* Problem statement: In the excerpt on retrieving an image name from a username, how does findimage() obtain the username it passes to selectimage? Answer in one to three sentences.

* Excerpt:
|---|
Getting Image Name using Username

Controller function getimage() is used to retrieve image from the database.

Controller (getimage):

   public function getimage()
   {
     $this->load->helper('url');
     $this->load->view('user/getimage');
   }

This controller loads a view named getimage.

View: (getimage)

<html>
<head>
<title>Registration</title>
</head>
<body bgcolor="#b1ac4e">
<center>
<form action=<?php echo base_url()."user/findimage"?> method="post">
Username <input type="text" name='username'>
<input type="submit" value="Find Image">
</form>
</center>
</body>
</html>

This contains a form with an input box and a submit button. Input box named ‘username’ accept a user name and the form sends the input value into the controller function ‘findimage’.

Upload and show image files with codeigniter

Controller: findimage()

public function findimage()
   {
     $username = $this->input->post('username');
     $this->load->Model('ProjectModel');
     $imagename = $this->ProjectModel->selectimage($username);
     echo $imagename; //This is just a code for testing, you can remove it

$data = array(
‘image_name’ => $imagename
);
$this->load->helper(‘url’);
$this->load->view(“user/showimage”,$data);
}

Here

$imagename = $this->ProjectModel->selectimage($username);
Calls a model function ‘selectimage’ with a parameter of $username that we entered on the input box in view section.
|---|
* Study material:
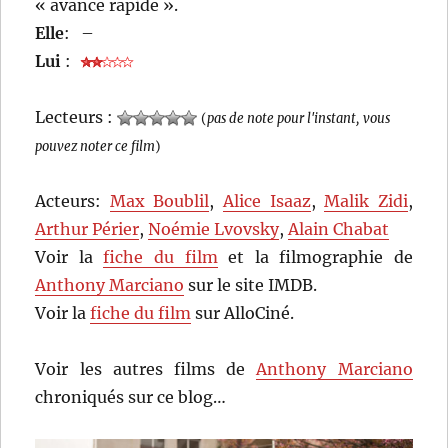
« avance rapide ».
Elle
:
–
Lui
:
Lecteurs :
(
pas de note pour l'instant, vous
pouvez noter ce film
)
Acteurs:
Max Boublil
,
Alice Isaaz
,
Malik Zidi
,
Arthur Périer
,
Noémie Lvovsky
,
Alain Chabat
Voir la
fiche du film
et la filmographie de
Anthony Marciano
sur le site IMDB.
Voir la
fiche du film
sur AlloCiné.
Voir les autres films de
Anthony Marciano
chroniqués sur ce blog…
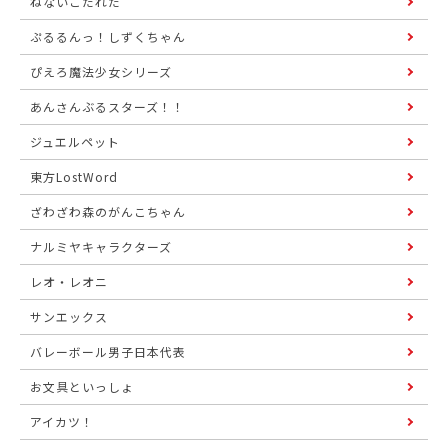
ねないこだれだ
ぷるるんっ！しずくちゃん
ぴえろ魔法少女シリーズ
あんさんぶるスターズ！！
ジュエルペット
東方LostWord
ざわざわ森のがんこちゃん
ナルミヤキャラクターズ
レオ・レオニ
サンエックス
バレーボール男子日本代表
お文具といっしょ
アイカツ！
|---|
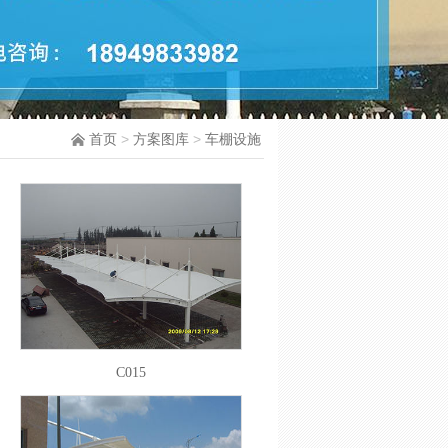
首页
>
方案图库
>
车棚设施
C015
|---|
* Output below: The getimage view contains a form with an input box named "username" and a submit button, and the form posts the entered value to the controller function findimage. There, findimage() reads the value with $this->input->post('username') and passes it as $username to the model function selectimage.